For years, the US State Department has been using economics to fight the war on terror.

In the Middle East and South Asia, economic aid from Washington has gone to both national militaries as well as to local economies. Conventional wisdom behind this policy says that poverty is a root cause behind young men turning toward violent extremism; bringing the poorest members of society into the middle-class is therefore an effective method to combating terrorism.

However, a new study concludes that this idea simply isn't true.

According to the report from the Mortara Center for International Studies at Georgetown University, the impoverished are actually less likely support terrorist groups than those who are more affluent.

These results go against the official policy of the United States.

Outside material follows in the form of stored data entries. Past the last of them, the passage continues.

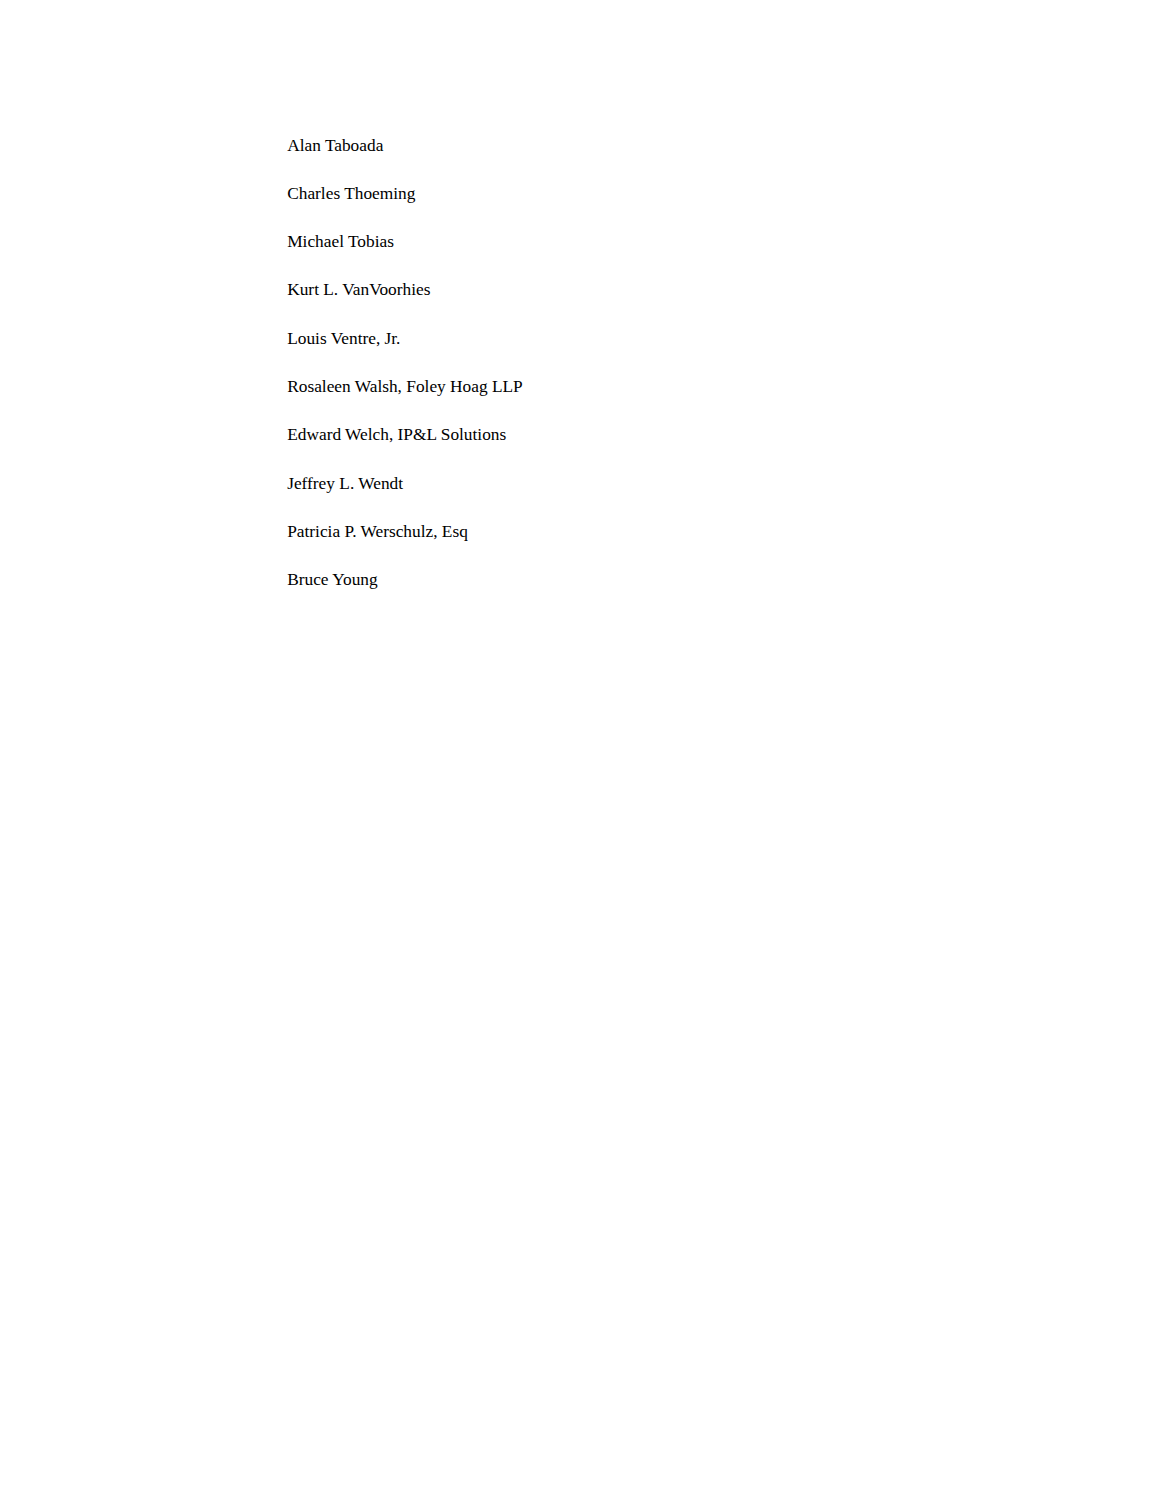Alan Taboada
Charles Thoeming
Michael Tobias
Kurt L. VanVoorhies
Louis Ventre, Jr.
Rosaleen Walsh, Foley Hoag LLP
Edward Welch, IP&L Solutions
Jeffrey L. Wendt
Patricia P. Werschulz, Esq
Bruce Young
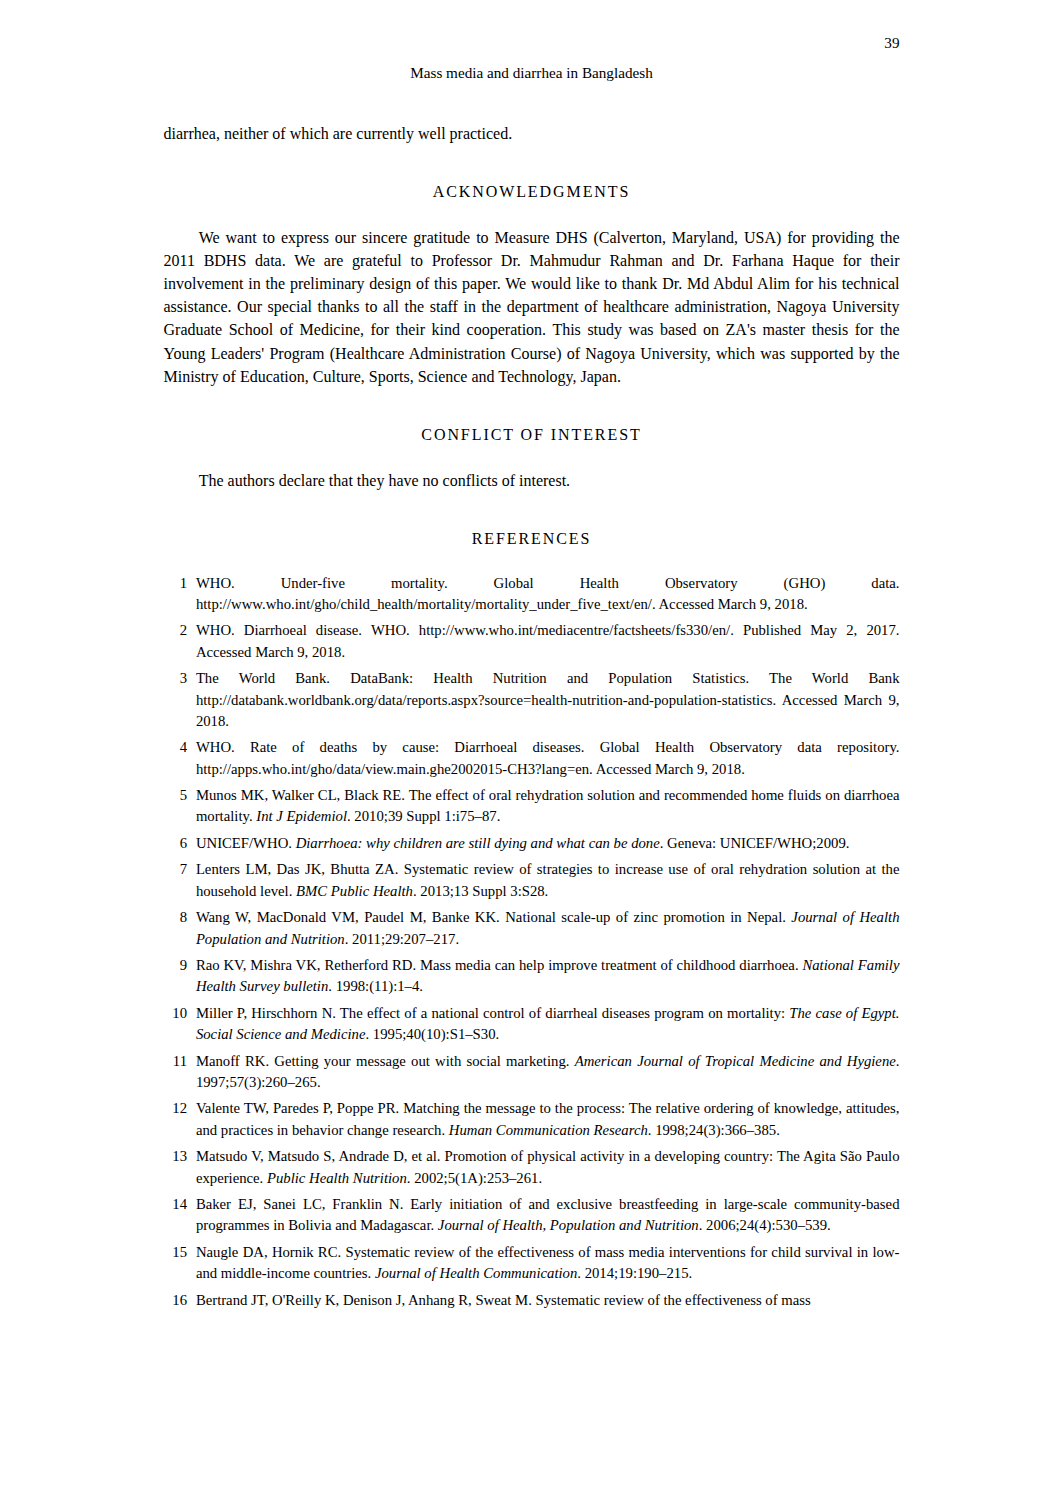39
Mass media and diarrhea in Bangladesh
diarrhea, neither of which are currently well practiced.
Acknowledgments
We want to express our sincere gratitude to Measure DHS (Calverton, Maryland, USA) for providing the 2011 BDHS data. We are grateful to Professor Dr. Mahmudur Rahman and Dr. Farhana Haque for their involvement in the preliminary design of this paper. We would like to thank Dr. Md Abdul Alim for his technical assistance. Our special thanks to all the staff in the department of healthcare administration, Nagoya University Graduate School of Medicine, for their kind cooperation. This study was based on ZA's master thesis for the Young Leaders' Program (Healthcare Administration Course) of Nagoya University, which was supported by the Ministry of Education, Culture, Sports, Science and Technology, Japan.
Conflict of Interest
The authors declare that they have no conflicts of interest.
References
WHO. Under-five mortality. Global Health Observatory (GHO) data. http://www.who.int/gho/child_health/mortality/mortality_under_five_text/en/. Accessed March 9, 2018.
WHO. Diarrhoeal disease. WHO. http://www.who.int/mediacentre/factsheets/fs330/en/. Published May 2, 2017. Accessed March 9, 2018.
The World Bank. DataBank: Health Nutrition and Population Statistics. The World Bank http://databank.worldbank.org/data/reports.aspx?source=health-nutrition-and-population-statistics. Accessed March 9, 2018.
WHO. Rate of deaths by cause: Diarrhoeal diseases. Global Health Observatory data repository. http://apps.who.int/gho/data/view.main.ghe2002015-CH3?lang=en. Accessed March 9, 2018.
Munos MK, Walker CL, Black RE. The effect of oral rehydration solution and recommended home fluids on diarrhoea mortality. Int J Epidemiol. 2010;39 Suppl 1:i75–87.
UNICEF/WHO. Diarrhoea: why children are still dying and what can be done. Geneva: UNICEF/WHO;2009.
Lenters LM, Das JK, Bhutta ZA. Systematic review of strategies to increase use of oral rehydration solution at the household level. BMC Public Health. 2013;13 Suppl 3:S28.
Wang W, MacDonald VM, Paudel M, Banke KK. National scale-up of zinc promotion in Nepal. Journal of Health Population and Nutrition. 2011;29:207–217.
Rao KV, Mishra VK, Retherford RD. Mass media can help improve treatment of childhood diarrhoea. National Family Health Survey bulletin. 1998:(11):1–4.
Miller P, Hirschhorn N. The effect of a national control of diarrheal diseases program on mortality: The case of Egypt. Social Science and Medicine. 1995;40(10):S1–S30.
Manoff RK. Getting your message out with social marketing. American Journal of Tropical Medicine and Hygiene. 1997;57(3):260–265.
Valente TW, Paredes P, Poppe PR. Matching the message to the process: The relative ordering of knowledge, attitudes, and practices in behavior change research. Human Communication Research. 1998;24(3):366–385.
Matsudo V, Matsudo S, Andrade D, et al. Promotion of physical activity in a developing country: The Agita São Paulo experience. Public Health Nutrition. 2002;5(1A):253–261.
Baker EJ, Sanei LC, Franklin N. Early initiation of and exclusive breastfeeding in large-scale community-based programmes in Bolivia and Madagascar. Journal of Health, Population and Nutrition. 2006;24(4):530–539.
Naugle DA, Hornik RC. Systematic review of the effectiveness of mass media interventions for child survival in low-and middle-income countries. Journal of Health Communication. 2014;19:190–215.
Bertrand JT, O'Reilly K, Denison J, Anhang R, Sweat M. Systematic review of the effectiveness of mass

The National Strategy for Combating Terrorism, published by the CIA in 2003, explicitly states that underlying conditions such as poverty, corruption, religious conflict and ethnic strife create opportunities for terrorists to exploit....Terrorists use these conditions to justify their actions and expand their support.

In Pakistan -- which was the focus of the 6,000 person study -- one third of $20 billion in aid provided since 2001 has gone toward economic development.

There is a powerful draw to that [economic] narrative, said study co-author Carol Christine Fair. The West wants to believe there is a root cause of terrorism. If we could solve the problem, terrorism would eventually go away.

But the reality isn't simple.

The study found that in Pakistan there is actually a reverse correlation between income and support for militant groups. According to Fair, the county's lower class is 2-to-23 times less tolerant of militants than the middle-class. Additionally, lower-class individuals who live in urban areas are the least likely among all economic groups to support or sympathize with terrorist organizations.

This is because the poor, especially in a country like Pakistan which is both a perennial supporter and victim of terrorist activities, are more likely to be harmed by acts of violence than the rest of society.

It is not that the people are vulnerable to militants' appeals because they are poor and dissatisfied. Rather, it is the poor who suffer more from militants' violence and so most intensely dislike them, the study asserts.

How then should the State Department react to the results? Should the US reverse its aid policy? Economic aid is a complicated matter and there is no easy answer.

It's generally a good thing, Fair claims.

One US government proposal, for example, called for the United States to strengthen Pakistan's public education system, increase literacy, expand opportunities for vocational training, and help create an appropriate national curriculum for all schools in Pakistan.

But aid for fighting terrorism, according to the researcher, is aid for the wrong reason.